On-premises WebGUI access is through the HTTP load balancer. The HTTP load balancer enables high availability by distributing the workload among the WebGUI instances.
DASH is set up to use single sign-on (SSO) with the ObjectServer as the repository to store the OAuth tokens. Public-private key pairs on each DASH instance confirm the validity of the LTPA tokens.
ObjectServer traffic flows between the on-premises aggregation ObjectServer and the WebGUI instances. The traffic includes UI configuration metadata, authentication, and event data.
The console integration with the on-premises HTTP load balancer is updated by the active deployment. At any one time, either the primary or the backup cloud deployment updates the console integration.

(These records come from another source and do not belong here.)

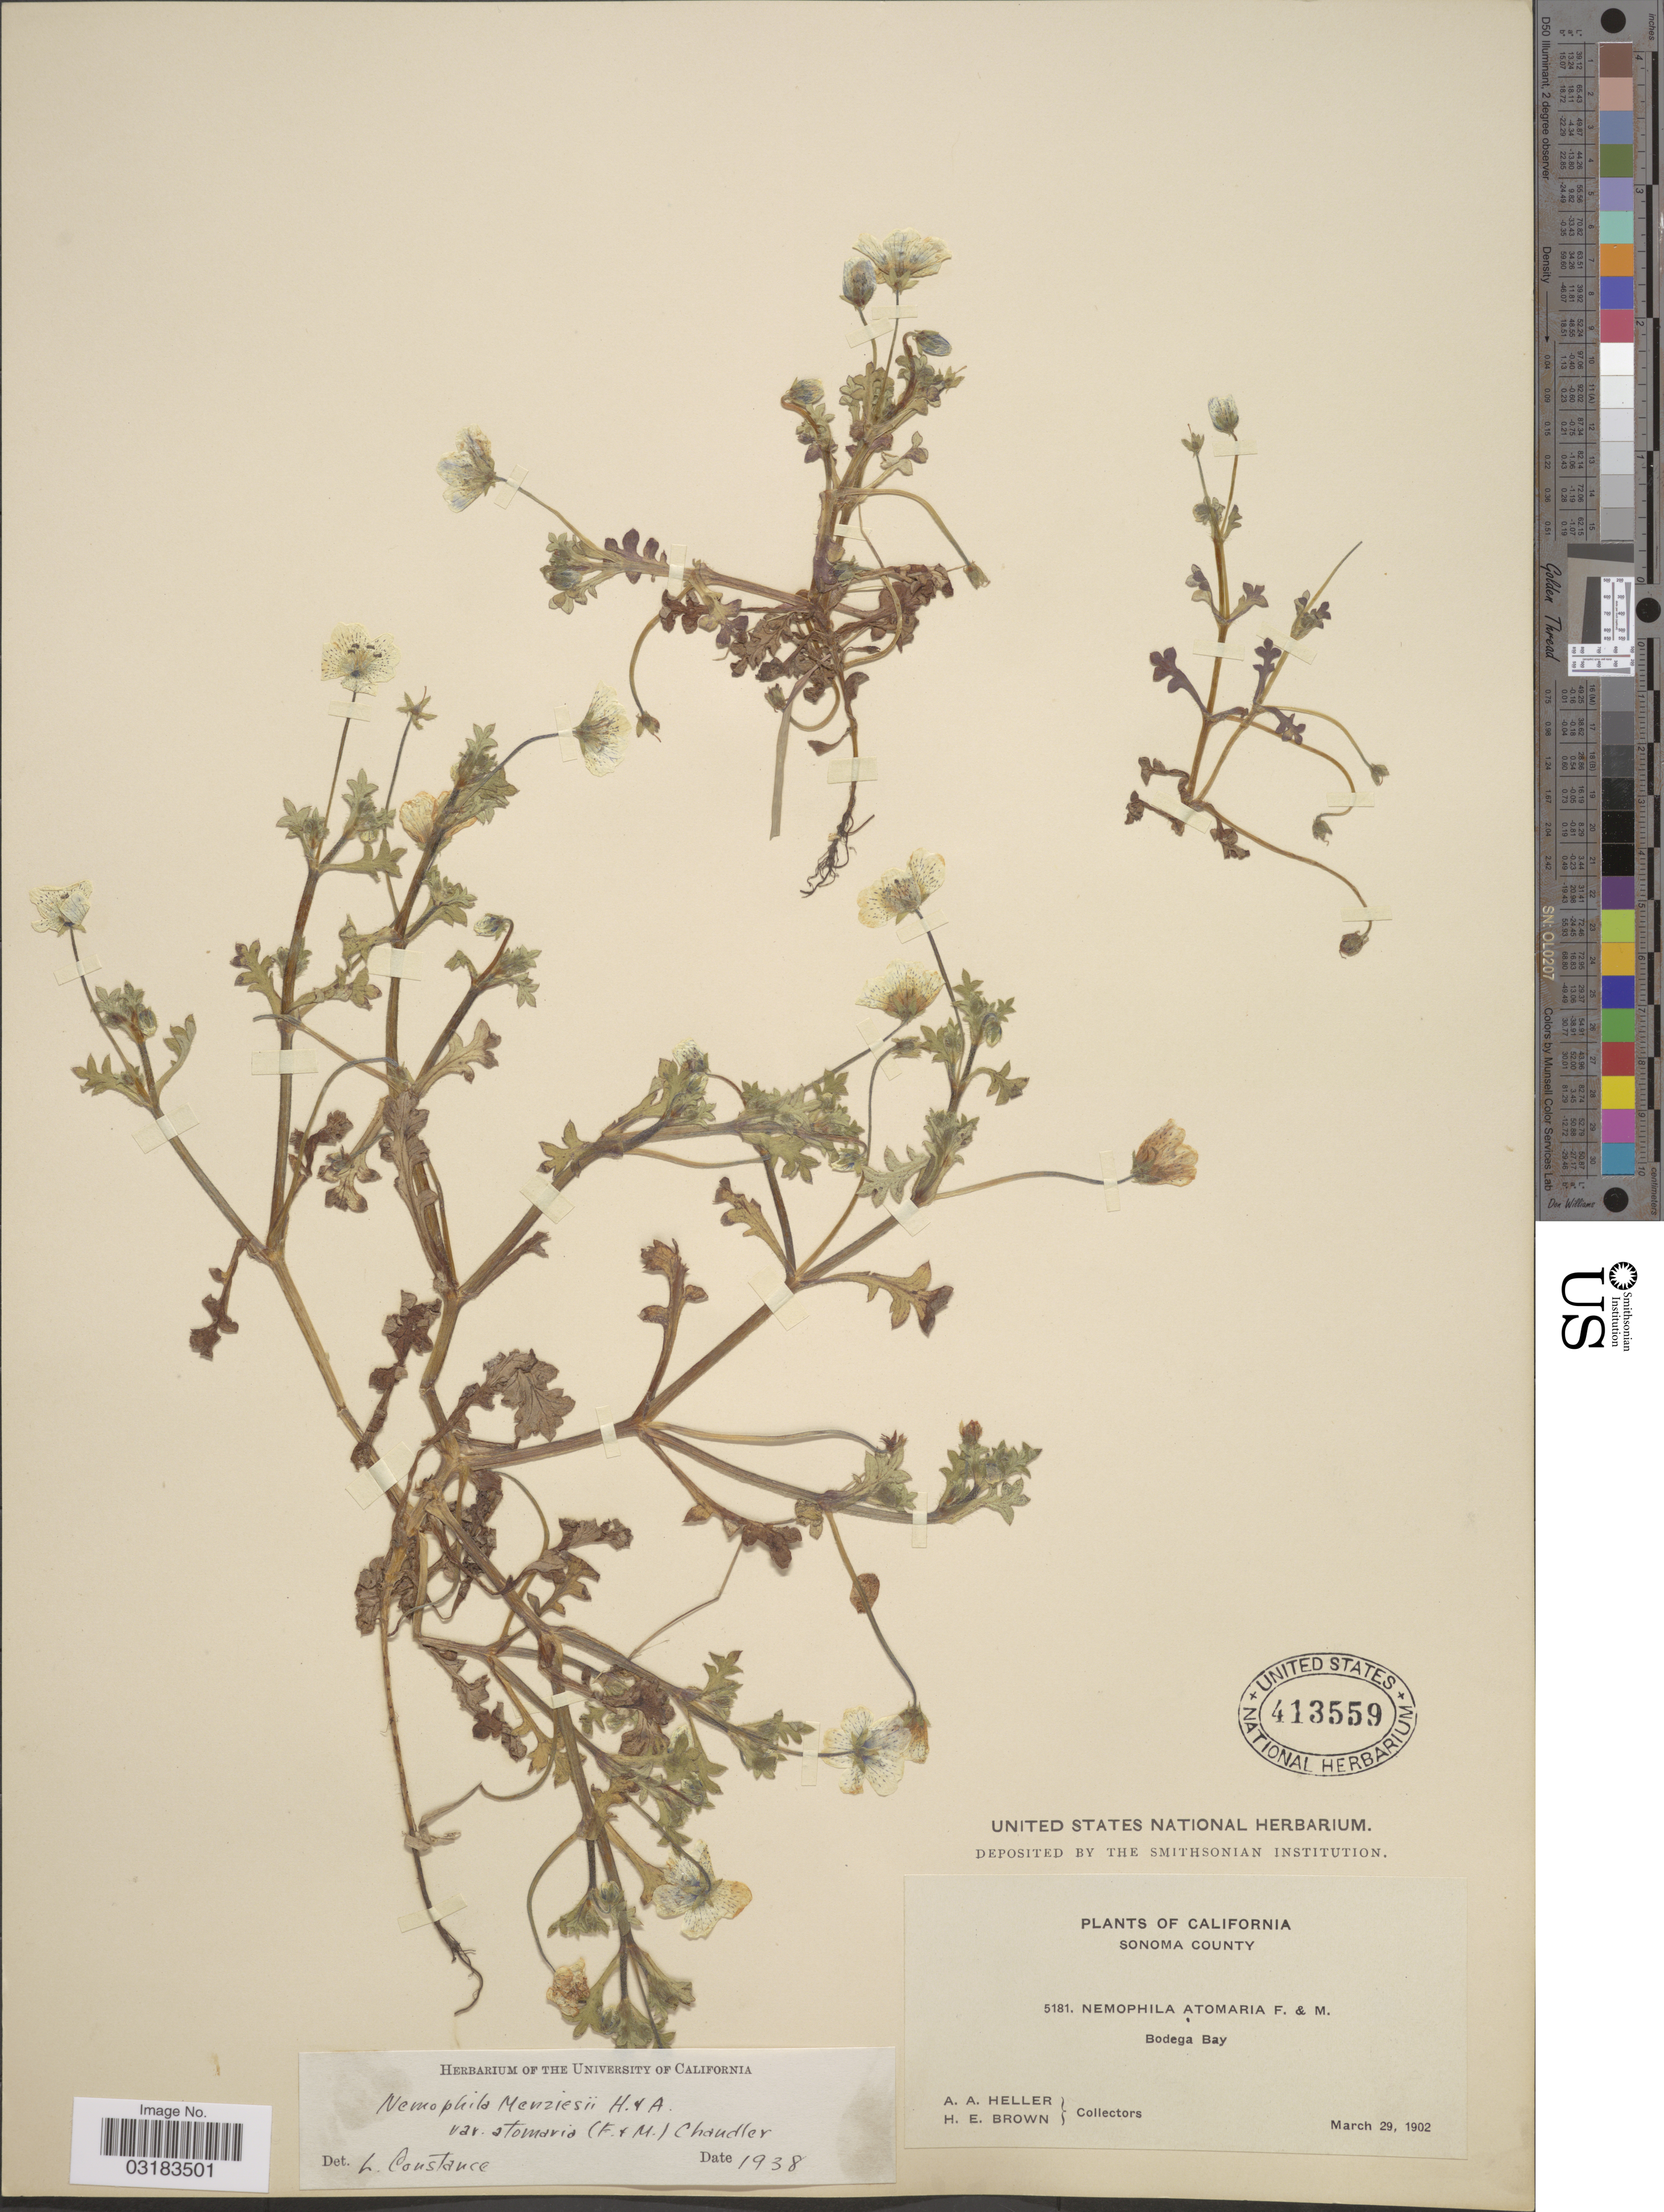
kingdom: Plantae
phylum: Tracheophyta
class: Magnoliopsida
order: Boraginales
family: Hydrophyllaceae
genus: Nemophila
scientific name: Nemophila menziesii var. atomaria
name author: (Fisch. & C.A. Mey.) H.P. Chandler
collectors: A. A. Heller & H. E. Brown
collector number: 5181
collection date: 1902-03-29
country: United States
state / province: California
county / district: Sonoma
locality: Sonoma County. Bodega Bay.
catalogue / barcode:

Certificate authority (CA) signed certificates allow communication between the WebGUI instances. These
CA signed certificates are loaded in to the HTTP load balancer. CA signed certificates are also
added to the user-certificates
configmap. The common UI services load the CA signed
certificates from the configmap for the cluster connection to the HTTP load balancer.
The HAproxy directs users to the currently active deployment. The cloud NOI UI components query the HAproxy to determine the OAuth token for the associated Web GUI instance.
The coordinator service in the backup deployment tries to connect to the coordinator service in the primary deployment through the HAproxy, to determine the state of the primary deployment. If the primary coordinator service is not reachable, the backup coordinator service does the failover.